For zandtao he has always considered Guru practice dangerous, as zandtaomed he encourages the development of autonomy throughout his advice. With Guru practice it is zandtao's understanding that the seeker is to let go of all egos, replace the self that comes from upbringing with that of the Guru, so that the seeker has good practice – the Guru’s practice, and then finally replace the Guru practice with their own practice and autonomy. In the end awakening arises through autonomy. But zandtao is frightened for the lack of autonomy during this process, and the very risky reliance on the integrity of the Guru. Extreme caution must be carried out if a seeker is to let go of autonomy.
In this chapter zandtao searched for a Culture of Awakening. Despite the time that he spent separated from such a culture he accepts that there is an existing CoA, it was his own weakness in reaching a Dhamma practice that was the source of his lack of consideration of awakening.
Through consideration of Stephen's book that promoted secularisation focussing on a Dhamma practice, zandtao developed these 3 prongs concerning Dhamma practice and Awakening:-
By consideration of these 3 prongs zandtao developed 7 components of a core secular practice:-
Integration individually leading to integration as a whole.

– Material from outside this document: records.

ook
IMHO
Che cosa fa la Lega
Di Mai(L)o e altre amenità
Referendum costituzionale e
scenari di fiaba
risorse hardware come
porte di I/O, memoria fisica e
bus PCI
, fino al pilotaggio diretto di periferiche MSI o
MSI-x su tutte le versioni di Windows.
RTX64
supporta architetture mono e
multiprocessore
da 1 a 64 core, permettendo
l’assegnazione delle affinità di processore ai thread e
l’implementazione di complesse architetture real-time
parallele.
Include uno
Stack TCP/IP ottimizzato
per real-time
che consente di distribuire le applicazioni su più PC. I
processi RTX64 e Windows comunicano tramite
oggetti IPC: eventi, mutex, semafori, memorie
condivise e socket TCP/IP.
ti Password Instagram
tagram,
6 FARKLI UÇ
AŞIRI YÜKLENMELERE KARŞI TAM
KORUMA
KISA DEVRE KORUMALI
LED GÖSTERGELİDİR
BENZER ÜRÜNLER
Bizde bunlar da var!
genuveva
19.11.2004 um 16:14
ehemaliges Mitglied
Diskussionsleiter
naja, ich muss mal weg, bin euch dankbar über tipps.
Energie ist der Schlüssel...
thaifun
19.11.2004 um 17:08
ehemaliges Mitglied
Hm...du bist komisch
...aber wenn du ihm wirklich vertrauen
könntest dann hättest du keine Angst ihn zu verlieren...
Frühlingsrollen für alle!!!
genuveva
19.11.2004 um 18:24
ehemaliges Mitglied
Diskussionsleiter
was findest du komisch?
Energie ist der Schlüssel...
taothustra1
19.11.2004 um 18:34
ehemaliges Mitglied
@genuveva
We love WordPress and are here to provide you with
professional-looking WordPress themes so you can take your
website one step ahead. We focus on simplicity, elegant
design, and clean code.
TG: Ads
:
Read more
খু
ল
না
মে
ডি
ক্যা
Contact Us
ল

Disidentification with attachments.
Core secular practice is not meant as an actual practice but as a series of components that would be present in good practice. If they are not present in your practice, then ask questions of yourself and if appropriate of your teacher. Asking questions does not mean reject but the answers could lead to wise decision-making. It is quite clear that with cults not sufficient questions have been encouraged or asked.